= Ludvig Stoud Platou =

Norwegian politician

Ludvig Stoud Platou (28 March 1778 – 30 November 1833) was a Danish-Norwegian educator, historical and geographical writer, politician and State Secretary.

==Personal life==
He was born in Slagelse, Denmark as a son of curate Friderich Christian Platou (1749–1815) and his wife Cathrine Stoud (1751–1824). They had the sons Carl Nicolai Stoud Platou and Frederik Christian Stoud Platou. Ludvig was grandfather of Lars, Valborg and Oscar Ludvig Stoud Platou, and great-grandfather of Carl Platou. He was also a granduncle of Gabriel Andreas Stoud Platou, Christian Emil Stoud Platou and Waldemar Stoud Platou.

In May 1808 in Christiania he married Karen Lumholtz (1785–1833), a daughter of dean Nicolai Lumholtz. Since the dean did not approve, the marriage was conducted clandestinely. The couple moved to Oslo Ladegård in 1820, where he died in 1833.

==Career==
He studied at the University of Copenhagen from 1795, and was a teacher at Schouboeske Institut from 1801. In 1803 he was hired as a teacher at Christiania Cathedral School in Norway, and from 1806 to 1813 he was a schoolmaster at the same school. However, he was also involved in numerous other tasks. From 1807 to 1809 he was a part-time teacher at the Norwegian Military Academy, and from 1808 to 1814 he edited the government's magazine Budstikken. He co-founded the Royal Norwegian Society of Development in 1809, and held positions here. He published the textbook Kortfattet Jordbeskrivelse for Borger- og Almueskoler in Denmark in 1803, which was reissued several times; the seventeenth and last reissue came in 1842. While working at Christiania Cathedral School he published the books Historisk Udsigt over Norges Skiebne i den syvaarige nordiske Krig in 1808, Geographie over Fædrelandene Danmark og Norge, for Ungdommen in 1809, Haandbog i Geographien, til Brug ved Skole-Underviisning in two volumes in 1809 and 1812, and Udtog af Geographien for Begyndere in 1810. The textbook Udtog af Geographien was reissued fifteen times in Norway (the last in 1862, by his son Carl Nicolai), and published in Sweden in 1832, Iceland in 1843 and Greenland in 1848. He also served as editor of the journal Historisk-philosophiske Samlinger (1811–1813).
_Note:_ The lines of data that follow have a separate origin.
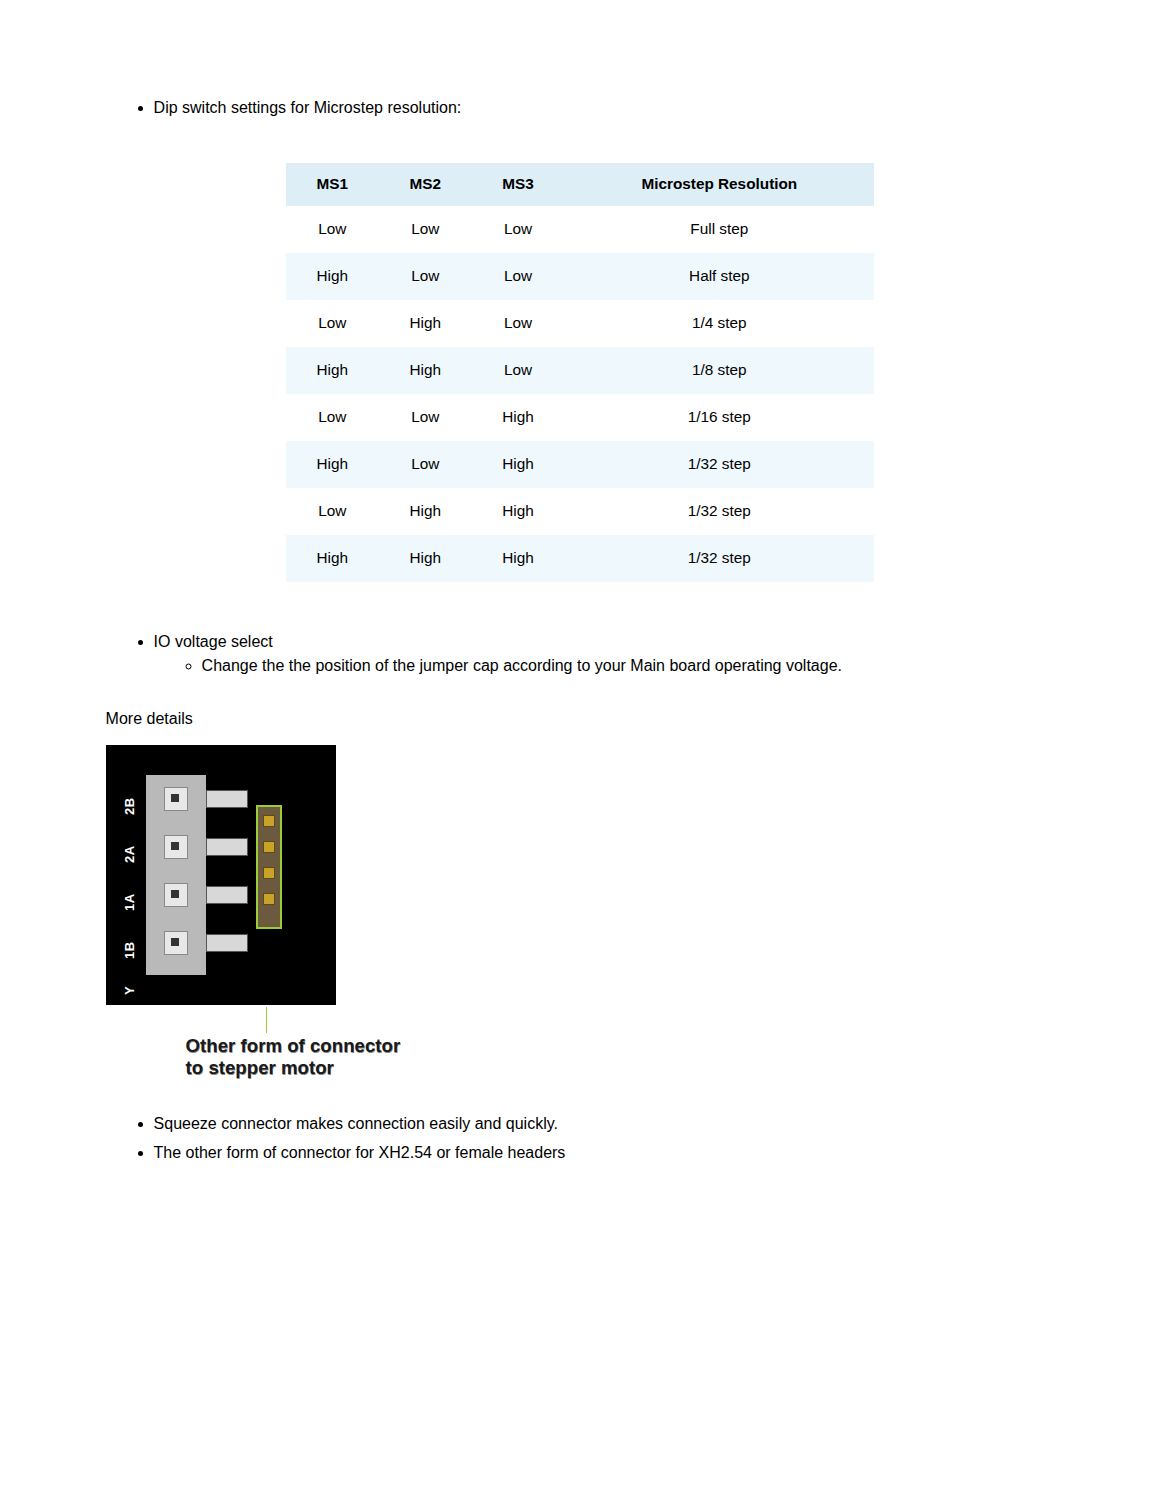Dip switch settings for Microstep resolution:
| MS1 | MS2 | MS3 | Microstep Resolution |
| --- | --- | --- | --- |
| Low | Low | Low | Full step |
| High | Low | Low | Half step |
| Low | High | Low | 1/4 step |
| High | High | Low | 1/8 step |
| Low | Low | High | 1/16 step |
| High | Low | High | 1/32 step |
| Low | High | High | 1/32 step |
| High | High | High | 1/32 step |
IO voltage select
Change the the position of the jumper cap according to your Main board operating voltage.
More details
2B 2A 1A 1B Y
Other form of connector
to stepper motor
Squeeze connector makes connection easily and quickly.
The other form of connector for XH2.54 or female headers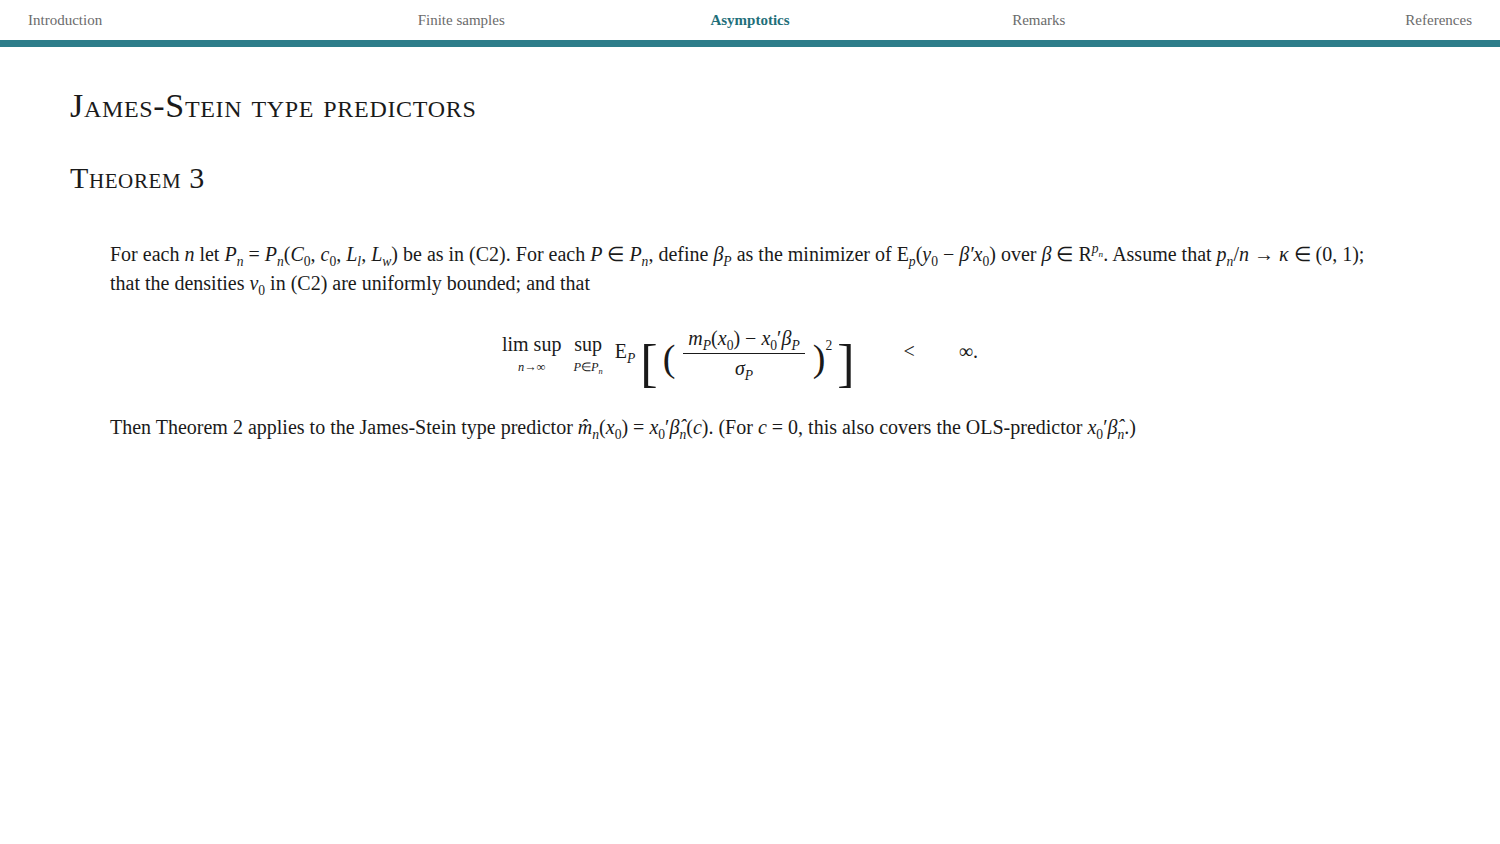Introduction
Finite samples
Asymptotics
Remarks
References
James-Stein type predictors
Theorem 3
For each n let Pn = Pn(C0, c0, Ll, Lw) be as in (C2). For each P ∈ Pn, define βP as the minimizer of Ep(y0 − β′x0) over β ∈ Rpn. Assume that pn/n → κ ∈ (0, 1); that the densities v0 in (C2) are uniformly bounded; and that
lim sup n→∞ sup P∈Pn EP [ ( mP(x0) − x0′βP σP )2 ] < ∞.
Then Theorem 2 applies to the James-Stein type predictor m̂n(x0) = x0′β̂n(c). (For c = 0, this also covers the OLS-predictor x0′β̂n.)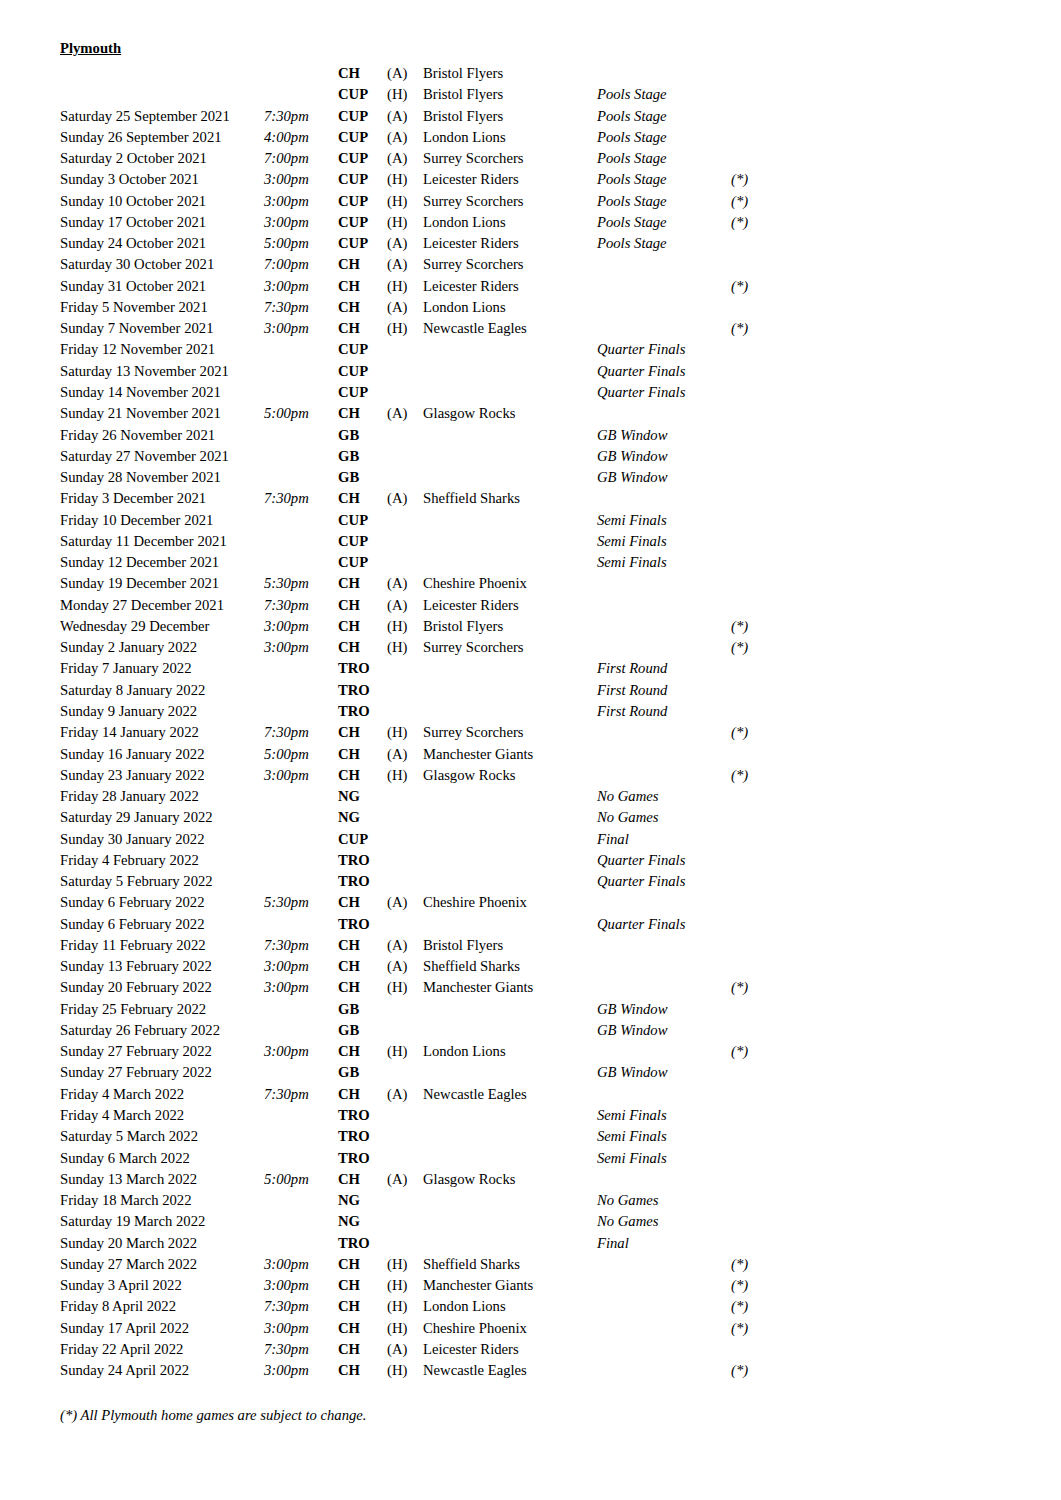Plymouth
| | | CH | (A) | Bristol Flyers | | |
| | | CUP | (H) | Bristol Flyers | Pools Stage | |
| Saturday 25 September 2021 | 7:30pm | CUP | (A) | Bristol Flyers | Pools Stage | |
| Sunday 26 September 2021 | 4:00pm | CUP | (A) | London Lions | Pools Stage | |
| Saturday 2 October 2021 | 7:00pm | CUP | (A) | Surrey Scorchers | Pools Stage | |
| Sunday 3 October 2021 | 3:00pm | CUP | (H) | Leicester Riders | Pools Stage | (*) |
| Sunday 10 October 2021 | 3:00pm | CUP | (H) | Surrey Scorchers | Pools Stage | (*) |
| Sunday 17 October 2021 | 3:00pm | CUP | (H) | London Lions | Pools Stage | (*) |
| Sunday 24 October 2021 | 5:00pm | CUP | (A) | Leicester Riders | Pools Stage | |
| Saturday 30 October 2021 | 7:00pm | CH | (A) | Surrey Scorchers | | |
| Sunday 31 October 2021 | 3:00pm | CH | (H) | Leicester Riders | | (*) |
| Friday 5 November 2021 | 7:30pm | CH | (A) | London Lions | | |
| Sunday 7 November 2021 | 3:00pm | CH | (H) | Newcastle Eagles | | (*) |
| Friday 12 November 2021 | | CUP | | | Quarter Finals | |
| Saturday 13 November 2021 | | CUP | | | Quarter Finals | |
| Sunday 14 November 2021 | | CUP | | | Quarter Finals | |
| Sunday 21 November 2021 | 5:00pm | CH | (A) | Glasgow Rocks | | |
| Friday 26 November 2021 | | GB | | | GB Window | |
| Saturday 27 November 2021 | | GB | | | GB Window | |
| Sunday 28 November 2021 | | GB | | | GB Window | |
| Friday 3 December 2021 | 7:30pm | CH | (A) | Sheffield Sharks | | |
| Friday 10 December 2021 | | CUP | | | Semi Finals | |
| Saturday 11 December 2021 | | CUP | | | Semi Finals | |
| Sunday 12 December 2021 | | CUP | | | Semi Finals | |
| Sunday 19 December 2021 | 5:30pm | CH | (A) | Cheshire Phoenix | | |
| Monday 27 December 2021 | 7:30pm | CH | (A) | Leicester Riders | | |
| Wednesday 29 December | 3:00pm | CH | (H) | Bristol Flyers | | (*) |
| Sunday 2 January 2022 | 3:00pm | CH | (H) | Surrey Scorchers | | (*) |
| Friday 7 January 2022 | | TRO | | | First Round | |
| Saturday 8 January 2022 | | TRO | | | First Round | |
| Sunday 9 January 2022 | | TRO | | | First Round | |
| Friday 14 January 2022 | 7:30pm | CH | (H) | Surrey Scorchers | | (*) |
| Sunday 16 January 2022 | 5:00pm | CH | (A) | Manchester Giants | | |
| Sunday 23 January 2022 | 3:00pm | CH | (H) | Glasgow Rocks | | (*) |
| Friday 28 January 2022 | | NG | | | No Games | |
| Saturday 29 January 2022 | | NG | | | No Games | |
| Sunday 30 January 2022 | | CUP | | | Final | |
| Friday 4 February 2022 | | TRO | | | Quarter Finals | |
| Saturday 5 February 2022 | | TRO | | | Quarter Finals | |
| Sunday 6 February 2022 | 5:30pm | CH | (A) | Cheshire Phoenix | | |
| Sunday 6 February 2022 | | TRO | | | Quarter Finals | |
| Friday 11 February 2022 | 7:30pm | CH | (A) | Bristol Flyers | | |
| Sunday 13 February 2022 | 3:00pm | CH | (A) | Sheffield Sharks | | |
| Sunday 20 February 2022 | 3:00pm | CH | (H) | Manchester Giants | | (*) |
| Friday 25 February 2022 | | GB | | | GB Window | |
| Saturday 26 February 2022 | | GB | | | GB Window | |
| Sunday 27 February 2022 | 3:00pm | CH | (H) | London Lions | | (*) |
| Sunday 27 February 2022 | | GB | | | GB Window | |
| Friday 4 March 2022 | 7:30pm | CH | (A) | Newcastle Eagles | | |
| Friday 4 March 2022 | | TRO | | | Semi Finals | |
| Saturday 5 March 2022 | | TRO | | | Semi Finals | |
| Sunday 6 March 2022 | | TRO | | | Semi Finals | |
| Sunday 13 March 2022 | 5:00pm | CH | (A) | Glasgow Rocks | | |
| Friday 18 March 2022 | | NG | | | No Games | |
| Saturday 19 March 2022 | | NG | | | No Games | |
| Sunday 20 March 2022 | | TRO | | | Final | |
| Sunday 27 March 2022 | 3:00pm | CH | (H) | Sheffield Sharks | | (*) |
| Sunday 3 April 2022 | 3:00pm | CH | (H) | Manchester Giants | | (*) |
| Friday 8 April 2022 | 7:30pm | CH | (H) | London Lions | | (*) |
| Sunday 17 April 2022 | 3:00pm | CH | (H) | Cheshire Phoenix | | (*) |
| Friday 22 April 2022 | 7:30pm | CH | (A) | Leicester Riders | | |
| Sunday 24 April 2022 | 3:00pm | CH | (H) | Newcastle Eagles | | (*) |
(*) All Plymouth home games are subject to change.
In 1813 he was appointed as professor of history and statistics at the Royal Frederick University in Christiania. However, he soon started working part-time at the university. In 1815 he was hired as secretary in the Fourth Ministry, and in 1817 he became acting State Secretary for Poul Christian Holst. The position is now called Secretary to the Government, and has nothing to do with the present-day State Secretary. He remained acting State Secretary until 1821, and held the position on a permanent basis from 1825 to 1833. By that time he had served as a Parliament of Norway member, representing the constituency Akershus Amt for the year 1824.

He published a Norwegian version of the Hansard, for the Norwegian Constituent Assembly, in 1814. The two-volume work was called Den Norske Rigs-Forsamlings Forhandlinger paa Eidsvold i Aaret 1814, and was published together with Georg Sverdrup and Christopher Frimann Omsen. Platou then published the works of Enevold de Falsen in 1821. Optegnelser for Aaret 1814 was published posthumously. He was a member of the Norwegian Academy of Science and Letters from 1825 to his death. He was also a Knight of the Order of the Dannebrog from 1812 and Order of the Polar Star from 1817, and Commander of the Order of Vasa from 1832.